About this task —
Reproduce the whole of the records exactly, and make sure no picture is carried into the result.

Input records —
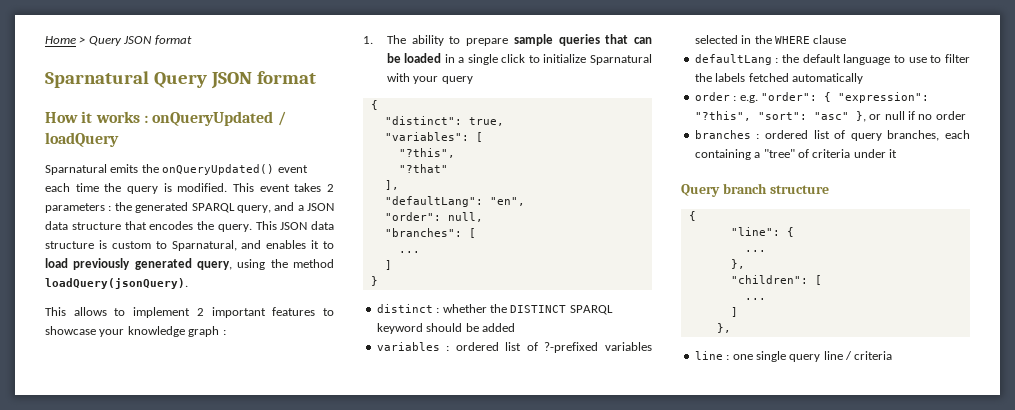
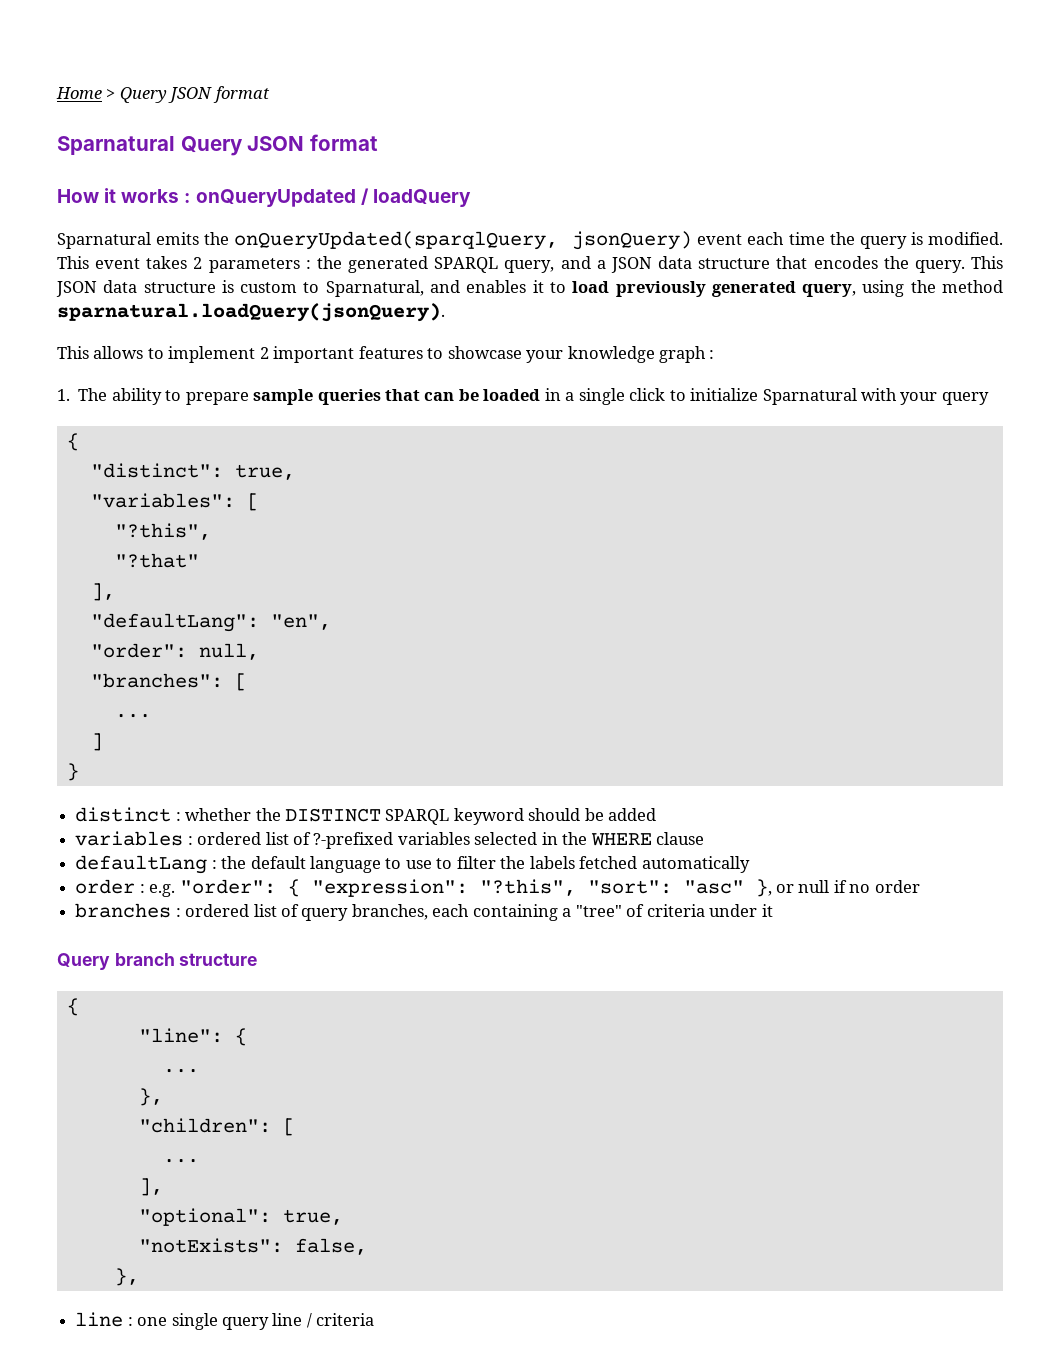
[162,164,275,175] onQueryUpdated() -> [234,231,693,250] onQueryUpdated(sparqlQuery, jsonQuery)
[45,278,188,289] loadQuery(jsonQuery). -> [57,303,445,322] sparnatural.loadQuery(jsonQuery).
[730,307,738,317] ] -> [138,1178,163,1196] [138,1208,343,1226] [138,1238,367,1255] ], // "optional": true, // "notExists": false,

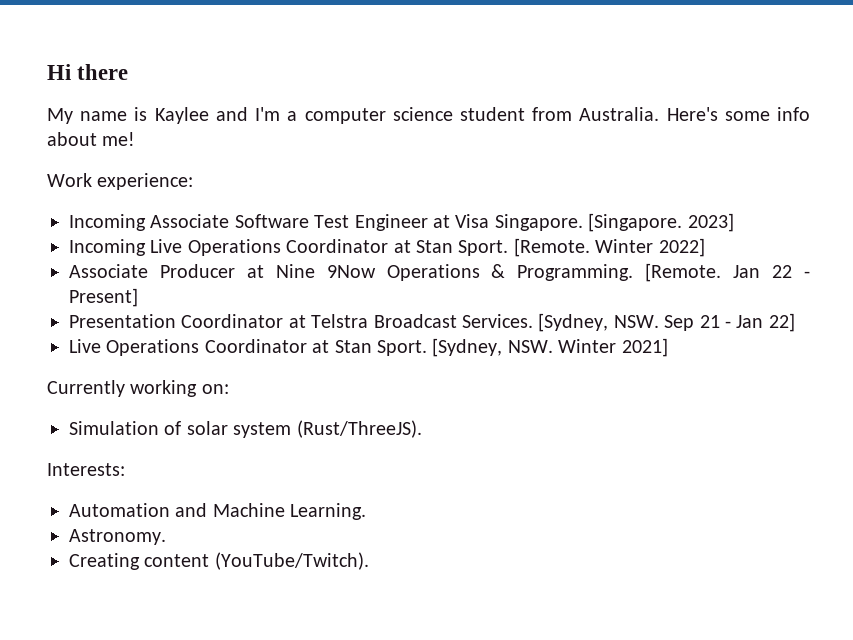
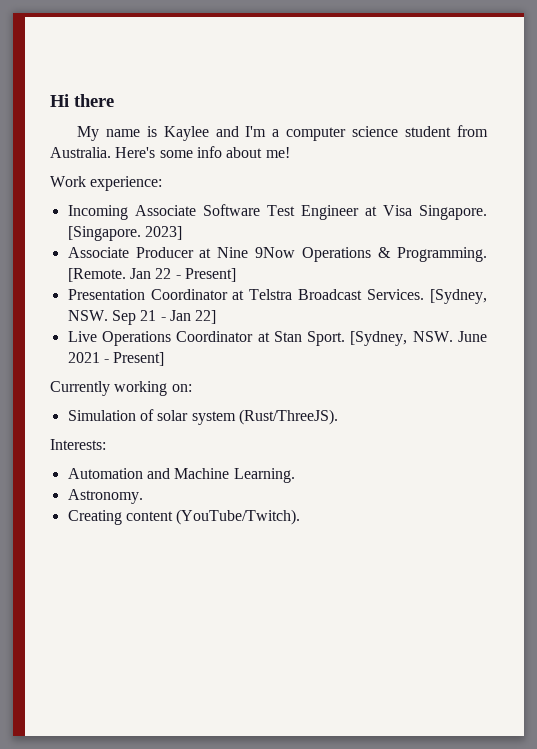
[69,238,705,257] // Incoming Live Operations Coordinator at Stan Sport. [Remote. Winter 2022] -> (182, 233) none
[558,338,668,357] Winter 2021] -> [458,331,488,342] [67,352,165,366] June 2021 - Present]

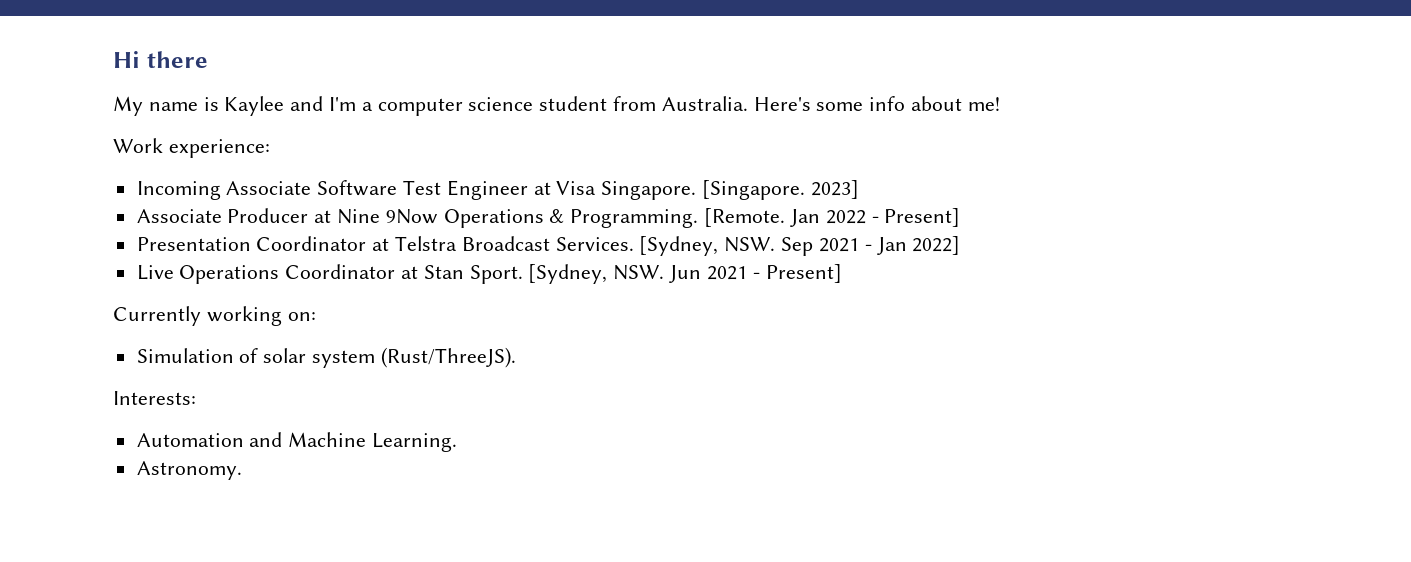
[155,268,172,279] 22 -> [825,210,866,224] 2022
[140,310,157,321] 21 -> [818,238,859,252] 2021
[195,310,217,324] 22] -> [912,236,961,255] 2022]
[458,331,488,342] June -> [669,265,702,283] Jun
[67,509,301,525] // Creating content (YouTube/Twitch). -> (242, 470) none

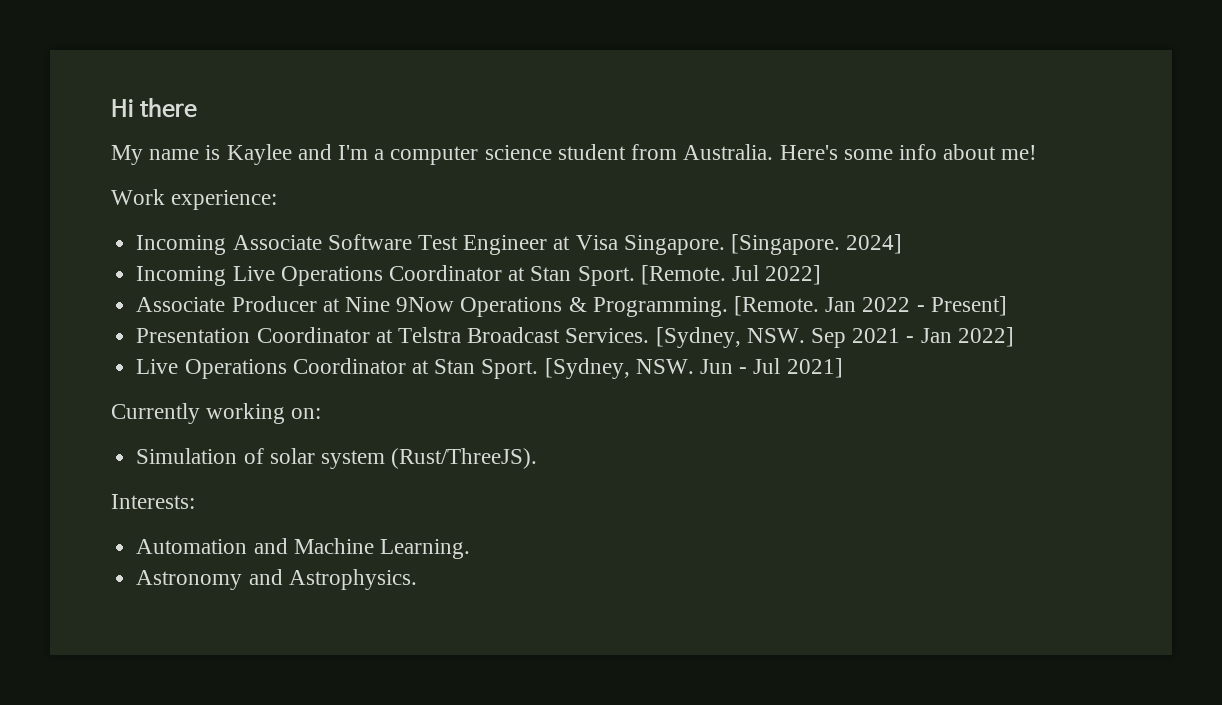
[810,180,859,199] 2023] -> [846,234,903,254] [136,265,822,286] 2024] // Incoming Live Operations Coordinator at Stan Sport. [Remote. Jul 2022]
[706,264,842,283] 2021 - Present] -> [739,358,843,378] - Jul 2021]
[136,461,242,480] Astronomy. -> [136,569,417,590] Astronomy and Astrophysics.

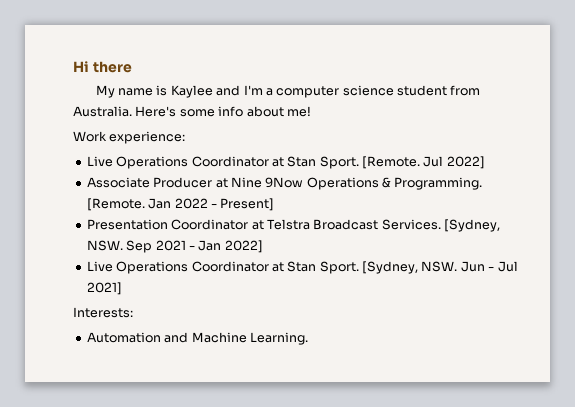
[136,234,903,255] [136,266,227,286] Incoming Associate Software Test Engineer at Visa Singapore. [Singapore. 2024] // Incoming -> (186, 137) none
[111,403,322,424] [136,448,538,469] // Currently working on: // Simulation of solar system (Rust/ThreeJS). -> (122, 288) none
[136,569,417,590] // Astronomy and Astrophysics. -> (308, 338) none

Answer space —
[162,164,275,175] onQueryUpdated() -> [234,231,693,250] onQueryUpdated(sparqlQuery, jsonQuery)
[45,278,188,289] loadQuery(jsonQuery). -> [57,303,445,322] sparnatural.loadQuery(jsonQuery).
[730,307,738,317] ] -> [138,1178,163,1196] [138,1208,343,1226] [138,1238,367,1255] ], // "optional": true, // "notExists": false,

[69,238,705,257] // Incoming Live Operations Coordinator at Stan Sport. [Remote. Winter 2022] -> (182, 233) none
[558,338,668,357] Winter 2021] -> [458,331,488,342] [67,352,165,366] June 2021 - Present]

[155,268,172,279] 22 -> [825,210,866,224] 2022
[140,310,157,321] 21 -> [818,238,859,252] 2021
[195,310,217,324] 22] -> [912,236,961,255] 2022]
[458,331,488,342] June -> [669,265,702,283] Jun
[67,509,301,525] // Creating content (YouTube/Twitch). -> (242, 470) none

[810,180,859,199] 2023] -> [846,234,903,254] [136,265,822,286] 2024] // Incoming Live Operations Coordinator at Stan Sport. [Remote. Jul 2022]
[706,264,842,283] 2021 - Present] -> [739,358,843,378] - Jul 2021]
[136,461,242,480] Astronomy. -> [136,569,417,590] Astronomy and Astrophysics.

[136,234,903,255] [136,266,227,286] Incoming Associate Software Test Engineer at Visa Singapore. [Singapore. 2024] // Incoming -> (186, 137) none
[111,403,322,424] [136,448,538,469] // Currently working on: // Simulation of solar system (Rust/ThreeJS). -> (122, 288) none
[136,569,417,590] // Astronomy and Astrophysics. -> (308, 338) none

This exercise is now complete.